Stored data entries:
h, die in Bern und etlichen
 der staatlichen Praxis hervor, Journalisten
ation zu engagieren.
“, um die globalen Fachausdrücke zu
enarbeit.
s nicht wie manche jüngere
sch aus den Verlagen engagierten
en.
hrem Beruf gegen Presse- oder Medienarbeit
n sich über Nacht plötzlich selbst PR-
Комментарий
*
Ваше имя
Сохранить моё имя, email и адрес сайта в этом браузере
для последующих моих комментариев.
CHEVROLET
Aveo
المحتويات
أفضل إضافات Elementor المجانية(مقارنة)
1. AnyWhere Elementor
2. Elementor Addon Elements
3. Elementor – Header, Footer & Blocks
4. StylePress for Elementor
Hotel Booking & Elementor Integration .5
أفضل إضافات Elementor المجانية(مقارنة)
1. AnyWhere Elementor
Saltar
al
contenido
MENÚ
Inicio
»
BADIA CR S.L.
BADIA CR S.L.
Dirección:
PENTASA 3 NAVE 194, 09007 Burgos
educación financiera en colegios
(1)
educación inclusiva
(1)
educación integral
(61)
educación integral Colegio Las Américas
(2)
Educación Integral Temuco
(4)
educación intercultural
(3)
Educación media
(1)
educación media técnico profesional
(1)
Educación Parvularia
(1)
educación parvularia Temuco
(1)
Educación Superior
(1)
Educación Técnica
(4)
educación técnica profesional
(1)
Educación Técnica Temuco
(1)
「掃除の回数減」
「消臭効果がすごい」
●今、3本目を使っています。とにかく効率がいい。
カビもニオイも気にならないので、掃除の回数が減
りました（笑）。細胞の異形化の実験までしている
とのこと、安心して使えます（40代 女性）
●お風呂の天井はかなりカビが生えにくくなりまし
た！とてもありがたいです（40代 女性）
* * *
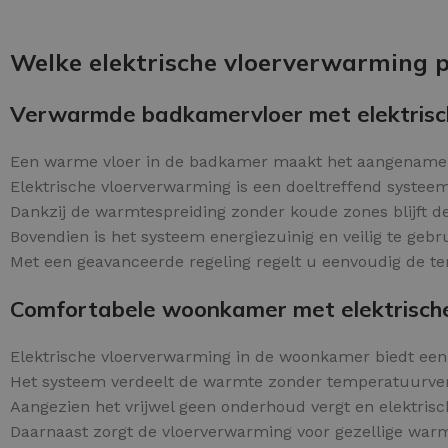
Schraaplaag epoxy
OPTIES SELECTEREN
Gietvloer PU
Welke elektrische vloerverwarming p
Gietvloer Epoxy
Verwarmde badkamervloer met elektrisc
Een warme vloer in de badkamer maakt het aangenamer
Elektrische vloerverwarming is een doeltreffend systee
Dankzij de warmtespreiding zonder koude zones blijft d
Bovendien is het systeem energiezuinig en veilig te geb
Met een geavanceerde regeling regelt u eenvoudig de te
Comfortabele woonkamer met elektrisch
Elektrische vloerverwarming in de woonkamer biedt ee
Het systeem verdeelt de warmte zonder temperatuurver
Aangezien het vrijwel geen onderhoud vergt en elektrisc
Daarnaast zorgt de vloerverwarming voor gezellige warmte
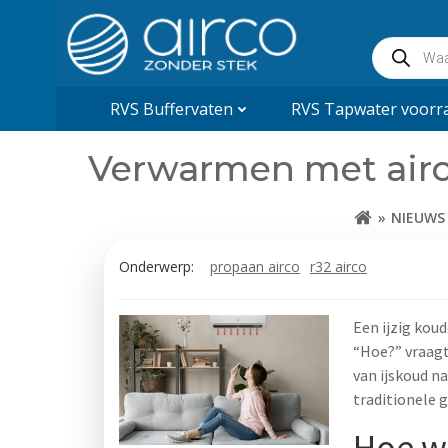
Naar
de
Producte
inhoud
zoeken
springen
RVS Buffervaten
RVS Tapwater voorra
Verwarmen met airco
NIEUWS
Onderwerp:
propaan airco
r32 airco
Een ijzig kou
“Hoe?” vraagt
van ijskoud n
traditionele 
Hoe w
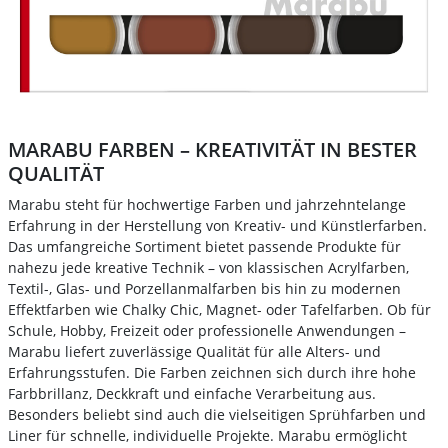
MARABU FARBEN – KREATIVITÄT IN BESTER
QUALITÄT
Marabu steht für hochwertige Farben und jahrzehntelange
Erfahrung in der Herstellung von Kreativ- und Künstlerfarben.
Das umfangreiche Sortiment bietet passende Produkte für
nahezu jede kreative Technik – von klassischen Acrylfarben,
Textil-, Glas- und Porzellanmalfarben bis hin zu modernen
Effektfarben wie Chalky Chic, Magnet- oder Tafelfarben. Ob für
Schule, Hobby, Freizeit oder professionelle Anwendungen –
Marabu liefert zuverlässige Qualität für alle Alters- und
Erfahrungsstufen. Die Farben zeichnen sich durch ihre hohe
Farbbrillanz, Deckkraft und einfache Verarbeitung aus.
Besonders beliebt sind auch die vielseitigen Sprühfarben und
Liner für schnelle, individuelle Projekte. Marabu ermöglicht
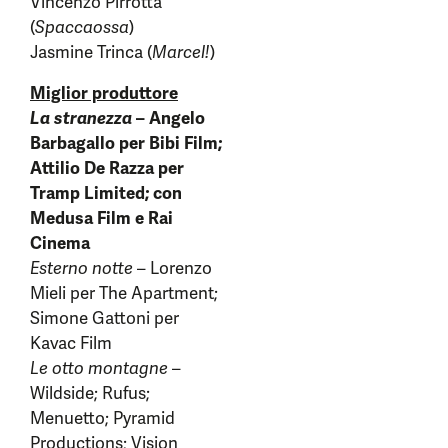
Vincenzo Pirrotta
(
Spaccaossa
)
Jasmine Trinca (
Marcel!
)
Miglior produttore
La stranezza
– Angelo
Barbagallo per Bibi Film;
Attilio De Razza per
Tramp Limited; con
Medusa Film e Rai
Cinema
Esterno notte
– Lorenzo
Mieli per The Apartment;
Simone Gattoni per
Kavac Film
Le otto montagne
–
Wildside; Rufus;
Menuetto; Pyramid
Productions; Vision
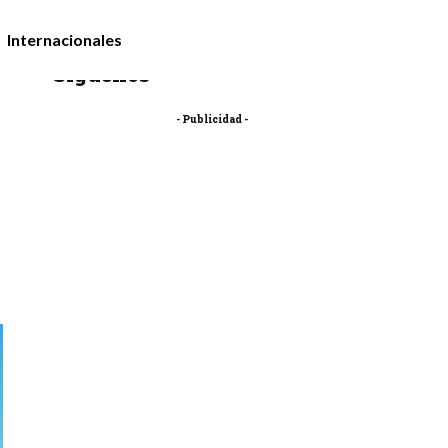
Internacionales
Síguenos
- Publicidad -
---
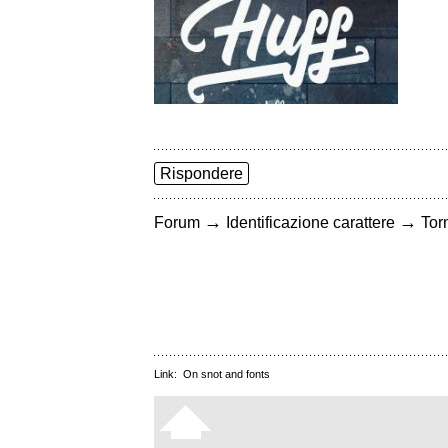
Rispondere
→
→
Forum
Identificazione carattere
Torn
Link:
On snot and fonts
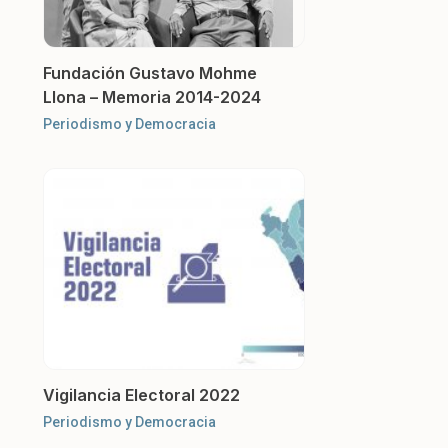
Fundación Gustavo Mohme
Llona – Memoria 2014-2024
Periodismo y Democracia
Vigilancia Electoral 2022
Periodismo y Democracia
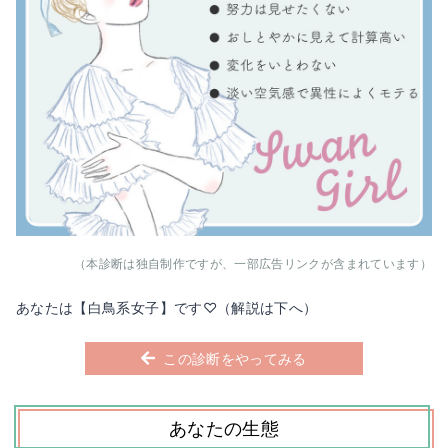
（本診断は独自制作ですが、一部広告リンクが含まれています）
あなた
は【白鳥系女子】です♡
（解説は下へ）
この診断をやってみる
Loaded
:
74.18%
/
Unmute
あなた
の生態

What the task requires - A copy of each line above that holds the word "airco" is the expected answer.

Result of the exercise -
Verwarmen met airco
propaan airco
r32 airco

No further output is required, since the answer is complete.